- Record extracts -
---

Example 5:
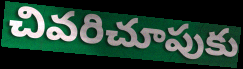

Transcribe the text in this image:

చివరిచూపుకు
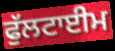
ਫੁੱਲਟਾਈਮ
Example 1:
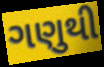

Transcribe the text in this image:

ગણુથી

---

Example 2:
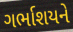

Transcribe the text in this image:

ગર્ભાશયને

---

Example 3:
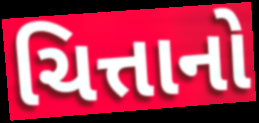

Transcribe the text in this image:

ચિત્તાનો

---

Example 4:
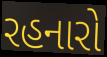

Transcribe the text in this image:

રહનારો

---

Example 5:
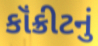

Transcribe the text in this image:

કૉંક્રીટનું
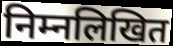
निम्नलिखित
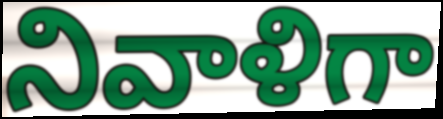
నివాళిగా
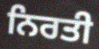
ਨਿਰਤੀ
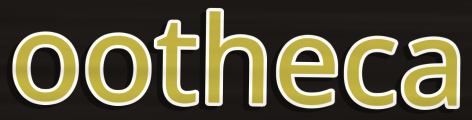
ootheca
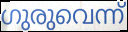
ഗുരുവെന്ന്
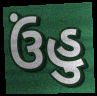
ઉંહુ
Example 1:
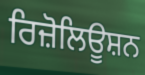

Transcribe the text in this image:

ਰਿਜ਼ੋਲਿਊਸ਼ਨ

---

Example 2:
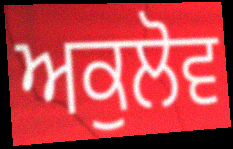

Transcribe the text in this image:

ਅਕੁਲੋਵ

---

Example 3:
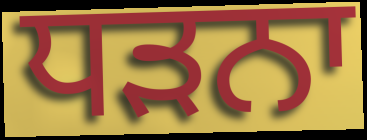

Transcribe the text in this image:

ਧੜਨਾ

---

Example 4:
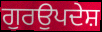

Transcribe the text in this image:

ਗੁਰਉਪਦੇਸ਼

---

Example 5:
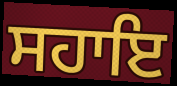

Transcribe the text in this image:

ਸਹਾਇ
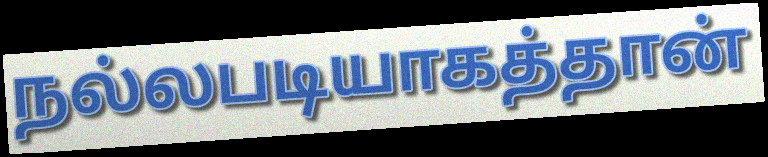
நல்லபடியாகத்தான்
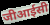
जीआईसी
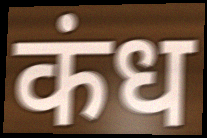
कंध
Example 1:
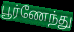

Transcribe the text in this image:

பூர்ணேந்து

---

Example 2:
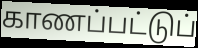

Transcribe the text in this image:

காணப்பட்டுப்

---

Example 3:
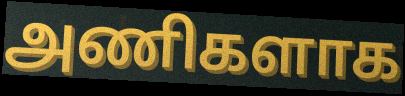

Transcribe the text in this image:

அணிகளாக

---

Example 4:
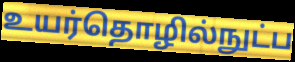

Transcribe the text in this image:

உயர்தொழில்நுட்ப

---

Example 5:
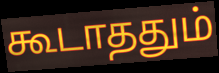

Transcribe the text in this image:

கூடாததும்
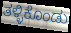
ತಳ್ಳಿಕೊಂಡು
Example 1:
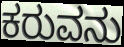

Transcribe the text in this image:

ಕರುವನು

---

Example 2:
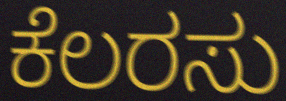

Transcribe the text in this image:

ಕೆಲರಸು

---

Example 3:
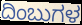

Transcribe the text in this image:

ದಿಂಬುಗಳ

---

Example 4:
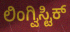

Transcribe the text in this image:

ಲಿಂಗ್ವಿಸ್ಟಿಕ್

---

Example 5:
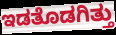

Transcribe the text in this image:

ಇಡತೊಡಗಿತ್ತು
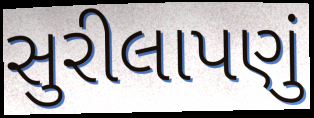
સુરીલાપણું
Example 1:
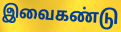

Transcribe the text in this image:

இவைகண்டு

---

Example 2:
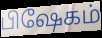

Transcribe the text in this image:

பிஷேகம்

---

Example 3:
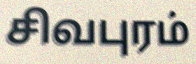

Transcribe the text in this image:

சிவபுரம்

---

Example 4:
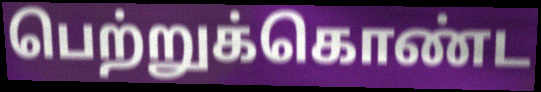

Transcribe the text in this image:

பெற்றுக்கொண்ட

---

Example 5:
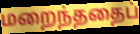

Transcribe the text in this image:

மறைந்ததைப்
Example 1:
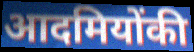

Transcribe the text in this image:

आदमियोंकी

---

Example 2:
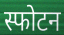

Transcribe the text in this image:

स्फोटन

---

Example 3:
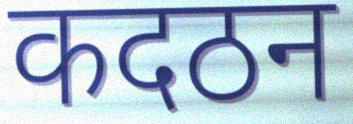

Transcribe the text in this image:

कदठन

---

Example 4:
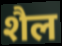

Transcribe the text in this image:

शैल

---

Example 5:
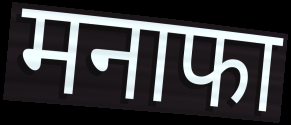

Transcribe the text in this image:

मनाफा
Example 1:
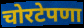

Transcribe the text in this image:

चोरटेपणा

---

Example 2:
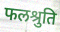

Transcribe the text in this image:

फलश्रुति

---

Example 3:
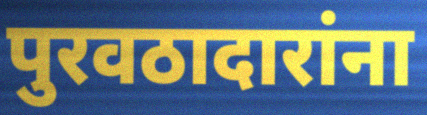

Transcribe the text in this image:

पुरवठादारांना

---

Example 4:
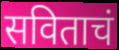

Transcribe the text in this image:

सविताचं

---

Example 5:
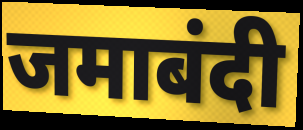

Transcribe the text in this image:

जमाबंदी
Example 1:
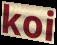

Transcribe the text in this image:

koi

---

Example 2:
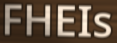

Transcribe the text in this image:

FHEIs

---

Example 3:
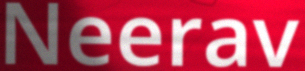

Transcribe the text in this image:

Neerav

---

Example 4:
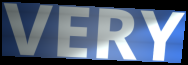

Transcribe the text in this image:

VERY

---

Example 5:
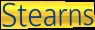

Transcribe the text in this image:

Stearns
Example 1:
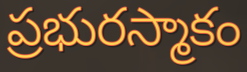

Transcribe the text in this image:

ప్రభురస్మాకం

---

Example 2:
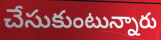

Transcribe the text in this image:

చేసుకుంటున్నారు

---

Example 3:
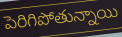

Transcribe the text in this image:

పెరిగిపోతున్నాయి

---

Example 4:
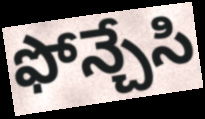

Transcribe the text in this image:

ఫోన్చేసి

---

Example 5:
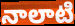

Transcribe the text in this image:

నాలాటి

- To do -
Would you retype all the lines shown above, exactly as written and without any picture?

- Result of the task -
---

Example 5:

Transcribe the text in this image:

చివరిచూపుకు
ਫੁੱਲਟਾਈਮ
Example 1:

Transcribe the text in this image:

ગણુથી

---

Example 2:

Transcribe the text in this image:

ગર્ભાશયને

---

Example 3:

Transcribe the text in this image:

ચિત્તાનો

---

Example 4:

Transcribe the text in this image:

રહનારો

---

Example 5:

Transcribe the text in this image:

કૉંક્રીટનું
निम्नलिखित
నివాళిగా
ਨਿਰਤੀ
ootheca
ഗുരുവെന്ന്
ઉંહુ
Example 1:

Transcribe the text in this image:

ਰਿਜ਼ੋਲਿਊਸ਼ਨ

---

Example 2:

Transcribe the text in this image:

ਅਕੁਲੋਵ

---

Example 3:

Transcribe the text in this image:

ਧੜਨਾ

---

Example 4:

Transcribe the text in this image:

ਗੁਰਉਪਦੇਸ਼

---

Example 5:

Transcribe the text in this image:

ਸਹਾਇ
நல்லபடியாகத்தான்
जीआईसी
कंध
Example 1:

Transcribe the text in this image:

பூர்ணேந்து

---

Example 2:

Transcribe the text in this image:

காணப்பட்டுப்

---

Example 3:

Transcribe the text in this image:

அணிகளாக

---

Example 4:

Transcribe the text in this image:

உயர்தொழில்நுட்ப

---

Example 5:

Transcribe the text in this image:

கூடாததும்
ತಳ್ಳಿಕೊಂಡು
Example 1:

Transcribe the text in this image:

ಕರುವನು

---

Example 2:

Transcribe the text in this image:

ಕೆಲರಸು

---

Example 3:

Transcribe the text in this image:

ದಿಂಬುಗಳ

---

Example 4:

Transcribe the text in this image:

ಲಿಂಗ್ವಿಸ್ಟಿಕ್

---

Example 5:

Transcribe the text in this image:

ಇಡತೊಡಗಿತ್ತು
સુરીલાપણું
Example 1:

Transcribe the text in this image:

இவைகண்டு

---

Example 2:

Transcribe the text in this image:

பிஷேகம்

---

Example 3:

Transcribe the text in this image:

சிவபுரம்

---

Example 4:

Transcribe the text in this image:

பெற்றுக்கொண்ட

---

Example 5:

Transcribe the text in this image:

மறைந்ததைப்
Example 1:

Transcribe the text in this image:

आदमियोंकी

---

Example 2:

Transcribe the text in this image:

स्फोटन

---

Example 3:

Transcribe the text in this image:

कदठन

---

Example 4:

Transcribe the text in this image:

शैल

---

Example 5:

Transcribe the text in this image:

मनाफा
Example 1:

Transcribe the text in this image:

चोरटेपणा

---

Example 2:

Transcribe the text in this image:

फलश्रुति

---

Example 3:

Transcribe the text in this image:

पुरवठादारांना

---

Example 4:

Transcribe the text in this image:

सविताचं

---

Example 5:

Transcribe the text in this image:

जमाबंदी
Example 1:

Transcribe the text in this image:

koi

---

Example 2:

Transcribe the text in this image:

FHEIs

---

Example 3:

Transcribe the text in this image:

Neerav

---

Example 4:

Transcribe the text in this image:

VERY

---

Example 5:

Transcribe the text in this image:

Stearns
Example 1:

Transcribe the text in this image:

ప్రభురస్మాకం

---

Example 2:

Transcribe the text in this image:

చేసుకుంటున్నారు

---

Example 3:

Transcribe the text in this image:

పెరిగిపోతున్నాయి

---

Example 4:

Transcribe the text in this image:

ఫోన్చేసి

---

Example 5:

Transcribe the text in this image:

నాలాటి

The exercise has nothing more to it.